Warning: The Underwoods can be pretty rough company—and they're a tad dramatic. "There is but one rule," Kevin Spacey's Frank Underwood says in the trailer, "hunt or be hunted."

"I am willing to let your child wither and die inside you," Robin Wright's Claire tells a pregnant employee who's suing her: "Am I really the sort of enemy you want to make?" Whew!

It's hardly a flattering portrait of the political animal—so why are D.C.'s political animals so crazy about the show?

It can't be HoC's devotion to cinematic realism. The show gets so many things wrong about politics that at times it's like watching a police procedural written by somebody who didn't bother talking to any cops. At the start of Season One, Frank Underwood is a contender for secretary of state; by Season Two, he's maneuvered himself "a heartbeat away" from the presidency.

Who knew House majority whip was pole position for rocketing to the top of the executive branch? What's more, the idea of Rep. Kevin McCarthy, R-Calif., or Jim Clyburn, D-S.C., current and former majority whips, murdering an inconvenient former ally in a parking garage, like Underwood does in Season One—is adorably stupid.

Still, the show has some plausible elements, like Wright's character. It's entirely believable that a few decades in D.C. would turn the lovely Buttercup from "The Princess Bride" into a ruthless social X-ray running a phony environmental think tank.

Scrolling through negative viewer reviews of HoC, showrunner/screenwriter Beau Willimon noticed that many people "find the characters unsympathetic" and the show "overly cynical."

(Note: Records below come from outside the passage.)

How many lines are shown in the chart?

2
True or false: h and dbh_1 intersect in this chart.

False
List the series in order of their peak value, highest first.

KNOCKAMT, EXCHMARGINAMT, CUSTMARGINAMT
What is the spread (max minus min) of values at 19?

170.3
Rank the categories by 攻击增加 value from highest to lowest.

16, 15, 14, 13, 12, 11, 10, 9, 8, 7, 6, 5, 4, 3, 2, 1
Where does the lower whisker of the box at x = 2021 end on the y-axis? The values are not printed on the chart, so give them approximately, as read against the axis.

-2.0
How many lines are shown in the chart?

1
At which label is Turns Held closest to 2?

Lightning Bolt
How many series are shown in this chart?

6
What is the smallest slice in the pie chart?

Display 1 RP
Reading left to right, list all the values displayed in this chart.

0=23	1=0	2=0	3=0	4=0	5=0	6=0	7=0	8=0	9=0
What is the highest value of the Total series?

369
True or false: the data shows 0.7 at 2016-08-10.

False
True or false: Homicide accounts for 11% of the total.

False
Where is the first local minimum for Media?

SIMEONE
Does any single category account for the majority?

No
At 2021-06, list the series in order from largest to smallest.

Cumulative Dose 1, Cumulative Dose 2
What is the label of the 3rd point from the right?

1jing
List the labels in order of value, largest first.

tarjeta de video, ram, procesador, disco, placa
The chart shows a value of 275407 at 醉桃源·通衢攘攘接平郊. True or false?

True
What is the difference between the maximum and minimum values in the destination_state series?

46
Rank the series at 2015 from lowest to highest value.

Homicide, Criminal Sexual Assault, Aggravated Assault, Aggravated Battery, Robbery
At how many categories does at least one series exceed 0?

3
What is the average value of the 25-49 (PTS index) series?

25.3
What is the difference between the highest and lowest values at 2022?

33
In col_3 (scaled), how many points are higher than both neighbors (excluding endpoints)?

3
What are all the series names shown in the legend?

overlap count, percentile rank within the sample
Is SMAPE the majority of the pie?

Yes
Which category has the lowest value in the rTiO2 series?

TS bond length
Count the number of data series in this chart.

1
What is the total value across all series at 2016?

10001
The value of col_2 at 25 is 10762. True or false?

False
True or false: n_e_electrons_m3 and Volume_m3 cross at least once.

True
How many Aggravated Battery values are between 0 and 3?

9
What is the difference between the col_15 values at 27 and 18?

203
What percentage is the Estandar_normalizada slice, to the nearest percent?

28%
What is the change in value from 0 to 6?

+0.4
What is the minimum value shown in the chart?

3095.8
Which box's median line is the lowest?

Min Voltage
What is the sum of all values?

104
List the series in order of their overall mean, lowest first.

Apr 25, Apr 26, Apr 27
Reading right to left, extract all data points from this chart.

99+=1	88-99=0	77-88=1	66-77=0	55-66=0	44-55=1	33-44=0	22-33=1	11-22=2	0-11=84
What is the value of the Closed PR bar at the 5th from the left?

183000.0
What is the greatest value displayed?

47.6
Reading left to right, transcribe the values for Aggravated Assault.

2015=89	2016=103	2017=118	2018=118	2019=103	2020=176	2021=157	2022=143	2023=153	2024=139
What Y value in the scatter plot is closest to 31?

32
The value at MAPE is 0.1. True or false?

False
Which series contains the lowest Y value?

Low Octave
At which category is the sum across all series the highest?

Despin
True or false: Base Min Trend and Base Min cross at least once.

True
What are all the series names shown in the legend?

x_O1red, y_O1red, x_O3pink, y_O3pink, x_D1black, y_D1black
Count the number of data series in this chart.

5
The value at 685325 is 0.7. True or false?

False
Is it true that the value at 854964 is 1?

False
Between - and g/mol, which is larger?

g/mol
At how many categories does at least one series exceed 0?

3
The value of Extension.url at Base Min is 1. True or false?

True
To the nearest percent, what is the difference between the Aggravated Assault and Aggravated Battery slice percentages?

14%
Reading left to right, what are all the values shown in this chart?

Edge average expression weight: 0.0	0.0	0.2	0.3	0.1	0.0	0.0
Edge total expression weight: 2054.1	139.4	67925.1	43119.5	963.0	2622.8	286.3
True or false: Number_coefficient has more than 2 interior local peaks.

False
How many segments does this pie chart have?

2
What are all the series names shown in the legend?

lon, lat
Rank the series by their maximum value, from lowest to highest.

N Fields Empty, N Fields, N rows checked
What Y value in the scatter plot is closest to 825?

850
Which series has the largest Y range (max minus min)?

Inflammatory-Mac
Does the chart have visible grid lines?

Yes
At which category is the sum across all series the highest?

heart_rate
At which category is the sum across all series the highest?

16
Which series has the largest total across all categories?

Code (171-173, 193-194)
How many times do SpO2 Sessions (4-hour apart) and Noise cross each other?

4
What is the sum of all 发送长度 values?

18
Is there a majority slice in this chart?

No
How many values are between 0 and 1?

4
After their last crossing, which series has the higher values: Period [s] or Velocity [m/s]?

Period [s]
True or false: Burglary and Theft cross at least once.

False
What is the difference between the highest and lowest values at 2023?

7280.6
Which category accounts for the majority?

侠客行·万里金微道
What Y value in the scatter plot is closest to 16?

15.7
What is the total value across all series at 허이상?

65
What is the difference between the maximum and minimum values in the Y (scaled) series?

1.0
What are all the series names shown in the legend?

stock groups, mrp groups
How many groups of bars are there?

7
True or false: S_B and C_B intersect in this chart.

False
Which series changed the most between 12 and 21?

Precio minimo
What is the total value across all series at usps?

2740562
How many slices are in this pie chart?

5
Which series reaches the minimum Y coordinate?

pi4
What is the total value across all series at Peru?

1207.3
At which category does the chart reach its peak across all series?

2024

It's not the cynicism that irks me, it's the competence. As Ezra Klein notes, the show's vision of D.C. power brokers "efficiently and ruthlessly carrying out complicated plans" is at odds with the "fractious and bumbling" reality. The people actually running the show can't set up a functional healthcare website or prevent a 29-year-old contractor from walking off with the NSA's "family jewels." Schemes with a lot of moving parts are generally beyond their capability.

That may be why D.C. pols enjoy the show so much. It's a Beltway power fantasy, an embodiment of Washington's id. "I wish things were that ruthlessly efficient," President Obama has said of the show: "It's like Kevin Spacey, man, this guy's getting a lot of stuff done." I see what he means, though I'd feel more comfortable if he hadn't added that last bit.

Actually, the cynicism and the unsympathetic characters are the best thing about "House of Cards." Those qualities alone make it a major improvement over the last Beltway drama that official Washington fell in love with, Aaron Sorkin's execrable "West Wing." Hoping to inspire a new generation of idealists, Sorkin built that show around the concept of an incorruptible president devoted to good works: President Bartlet, a theologian-cum-Nobel laureate in economics, so unbearably decent that even his scandals were noble, no thong-snapping involved.

Fantastical though it is, I'll take Frank Underwood's telenovela version of D.C. over Sorkin's cartoon Camelot every time. At least HoC is willing to entertain the idea that political animals aren't angels and that "public service" often deserves the scare quotes. Let the binge-viewing begin.